* Aim of the task:
Please pull out each line of the material below that contains the word "left", copying every such line in full.

* Data for this task:

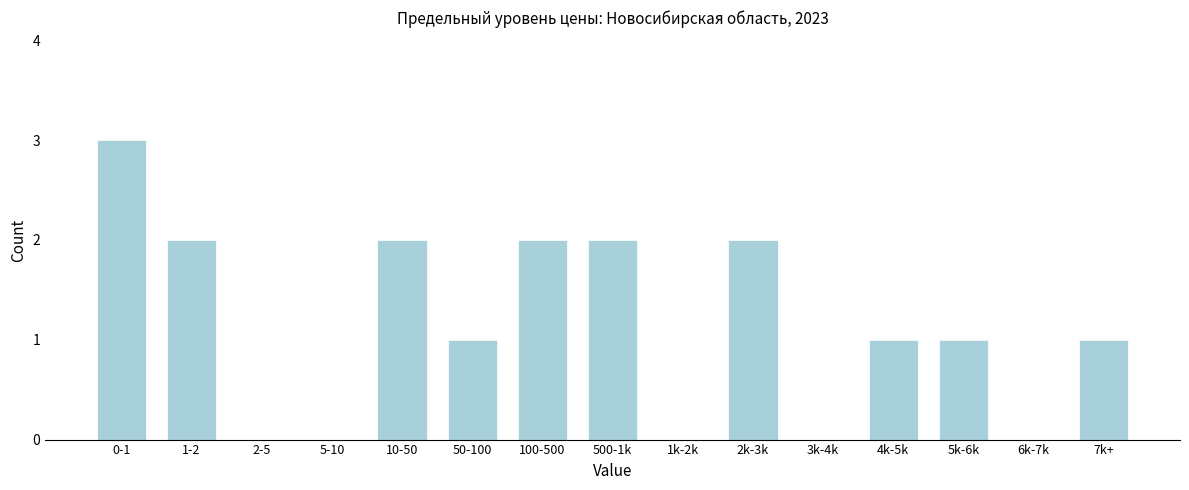

Reading left to right, extract all data points from this chart.

0-1=3	1-2=2	2-5=0	5-10=0	10-50=2	50-100=1	100-500=2	500-1k=2	1k-2k=0	2k-3k=2	3k-4k=0	4k-5k=1	5k-6k=1	6k-7k=0	7k+=1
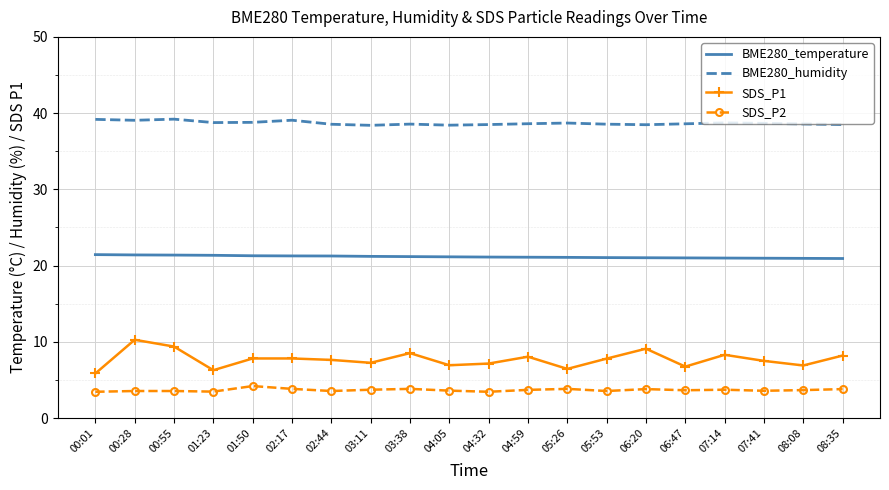

True or false: SDS_P2 and BME280_temperature intersect in this chart.

False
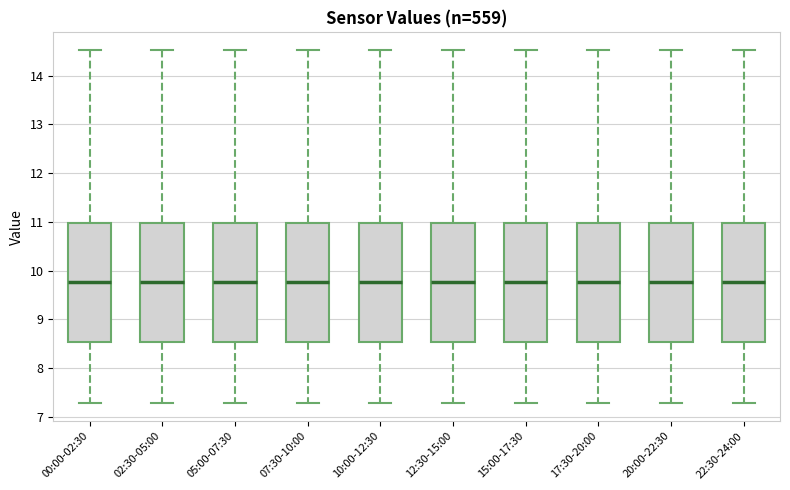

Reading left to right, read every box against the y-axis: the position of its median line, the range the box covers, and the ends of its whiskers. The values are not printed on the chart, so give them approximately, as read against the axis.

00:00-02:30: median 9.8, box 8.5 to 11.0, whiskers 7.3 to 14.5
02:30-05:00: median 9.8, box 8.5 to 11.0, whiskers 7.3 to 14.5
05:00-07:30: median 9.8, box 8.5 to 11.0, whiskers 7.3 to 14.5
07:30-10:00: median 9.8, box 8.5 to 11.0, whiskers 7.3 to 14.5
10:00-12:30: median 9.8, box 8.5 to 11.0, whiskers 7.3 to 14.5
12:30-15:00: median 9.8, box 8.5 to 11.0, whiskers 7.3 to 14.5
15:00-17:30: median 9.8, box 8.5 to 11.0, whiskers 7.3 to 14.5
17:30-20:00: median 9.8, box 8.5 to 11.0, whiskers 7.3 to 14.5
20:00-22:30: median 9.8, box 8.5 to 11.0, whiskers 7.3 to 14.5
22:30-24:00: median 9.8, box 8.5 to 11.0, whiskers 7.3 to 14.5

* Exercise result:
Reading left to right, extract all data points from this chart.
Reading left to right, read every box against the y-axis: the position of its median line, the range the box covers, and the ends of its whiskers. The values are not printed on the chart, so give them approximately, as read against the axis.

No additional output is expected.